Absolutely not. She's a hero tragically fallen into a psychotic break, inadvertently hurting others without conscious awareness that that's what she's doing. She's not the hero of this story, and as far as I can see no one in all 270+ posts of this thread has claimed that she is. She's a tragic victim of her trauma, and a threat to innocents without intending to be one. As opposed to Agatha, who actually chooses to hurt others for personal power and just for funsies. And Director Hayward, who desecrated a body and deliberately traumatized Wanda with the sight of that desecration as part of his own pursuit of power. Monica and Jimmy and Darcy and Vision are the heroes of the story.

Wanda starts to step back to her heroine status at the end of the story when she realizes what she's done and tries to undo the harm, even at the cost of her family. That doesn't mean she's entirely redeemed, of course. And then she retreats into isolation to try to learn more about her powers, and the Darkhold does its thing and pushes her back into darkness and into full villain status.
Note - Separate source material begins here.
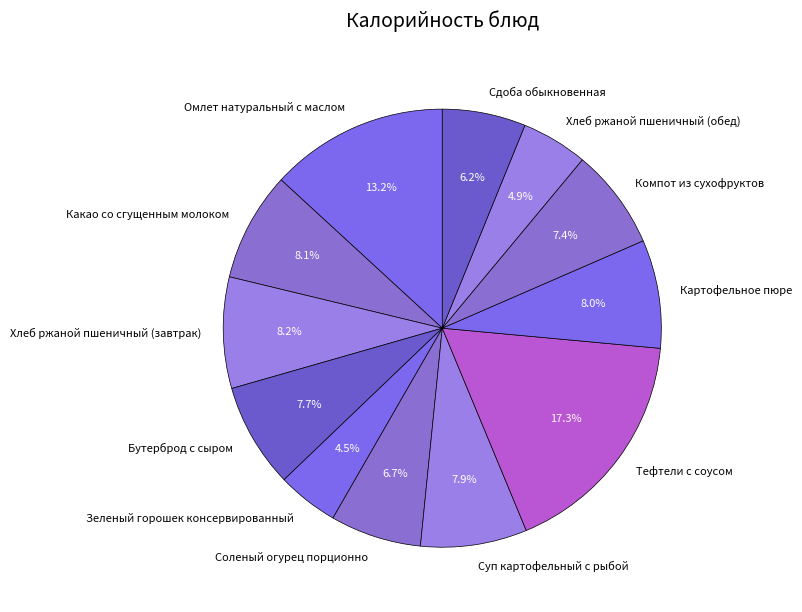

Is it true that Бутерброд с сыром is 8% of the pie?

True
in the real world a mentally unstable kidnapper doesnt get to walk away because they said sorry and let their victims go. They certainly arent called heroic, even moreso when its implied that Wanda is torturing the people in the town and the children she has suspended in their rooms are slowing dying. Also Agatha is the person attempting to help the town, albeit for her own ends but Wanda opposing her certainly isnt a sign of moral decency.
Agatha isn't trying to help the town. Intent matters. She just wants the power. That she winds up shocking Wanda into awareness of what she's doing is ironic; evil containing the seeds of its own destruction.

Wanda gets to walk away, as was discussed in the Wandavision thread, because no one's capable of stopping her. She's an absurdly powerful supernatural being, and unfortunately no one has the ability to MAKE her get therapy, and no one left around knows enough to warn her about the danger of the Darkhold.